Luteolin, the main component of Reseda odorata L., which is also widely found in many natural herbs and vege-tables, has been shown to induce
heme oxygenase-1 (HO-1) expression to exert anti-inflammatory and
antioxidant effects. In this study, we aimed to examine the effects of
luteolin on mice with severe acute pancreatitis (SAP), and to explore the underlying mechanisms.
Cerulein and
lipopolysaccharide were used to induce SAP in male Institute of
Cancer Research (ICR) mice in the SAP group.

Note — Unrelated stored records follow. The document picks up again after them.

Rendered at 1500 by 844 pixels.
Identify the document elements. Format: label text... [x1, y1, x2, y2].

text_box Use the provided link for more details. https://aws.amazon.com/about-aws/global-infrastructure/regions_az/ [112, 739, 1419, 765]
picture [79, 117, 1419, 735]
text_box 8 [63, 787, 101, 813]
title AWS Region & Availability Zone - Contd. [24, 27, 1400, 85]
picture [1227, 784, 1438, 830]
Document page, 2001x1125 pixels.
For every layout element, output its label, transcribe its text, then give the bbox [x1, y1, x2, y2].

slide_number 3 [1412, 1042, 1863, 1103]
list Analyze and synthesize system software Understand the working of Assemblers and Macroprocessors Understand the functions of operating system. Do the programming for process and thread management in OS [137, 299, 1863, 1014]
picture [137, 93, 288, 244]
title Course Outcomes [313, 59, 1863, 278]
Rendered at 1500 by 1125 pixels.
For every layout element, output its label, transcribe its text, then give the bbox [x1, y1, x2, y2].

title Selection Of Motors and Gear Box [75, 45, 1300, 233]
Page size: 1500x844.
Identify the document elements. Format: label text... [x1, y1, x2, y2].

The SAP group was divided into 4 subgroups, as follows: the vehicle,
luteolin,
zinc protoporphyrin (ZnPP) only, and luteolin (Lut) + ZnPP (
luteolin plus
zinc protoporphyrin treatment) groups. The wet/dry weight ratios,
hematoxylin and
eosin staining and pathological scores of pancreatic tissues were assessed and compared to those of the control mice.
Amylase,
lipase, nuclear factor-κB (NF-κB) and
myeloperoxidase activities, and
malondialdehyde,
tumor necrosis factor α (TNFα), interleukin (IL)-6,
IL-10 and HO-1 levels, as well as the expression of HO-1 were determined in serum and/or pancreatic tissue samples. SAP was successfully induced in male mice compared to normal control mice. The wet/dry weight ratios, pathological scores, and
amylase and
lipase activity, as well as the levels of TNFα and
IL-6 were significantly reduced in the pancreatic tissues of the mice in the Lut group compared with those of the mice in the vehicle group. The Lut group exhibited a significant increase in HO-1 expression in the pancreas and enhanced serum HO-1 and IL-10 levels compared with the vehicle group. The suppression of HO-1 activity in the ZnPP group significantly abolished the protective effects of
luteolin. NF-κB expression in the pancreatic tissues from the mice in the Lut + ZnPP group was significantly increased following the suppression of HO-1 activity. On the whole, our findings demonstrate that
luteolin protects mice from SAP by inducing HO-1-mediated anti-inflammatory and
antioxidant activities, in association with the suppression of the activation of the NF-κB pathway.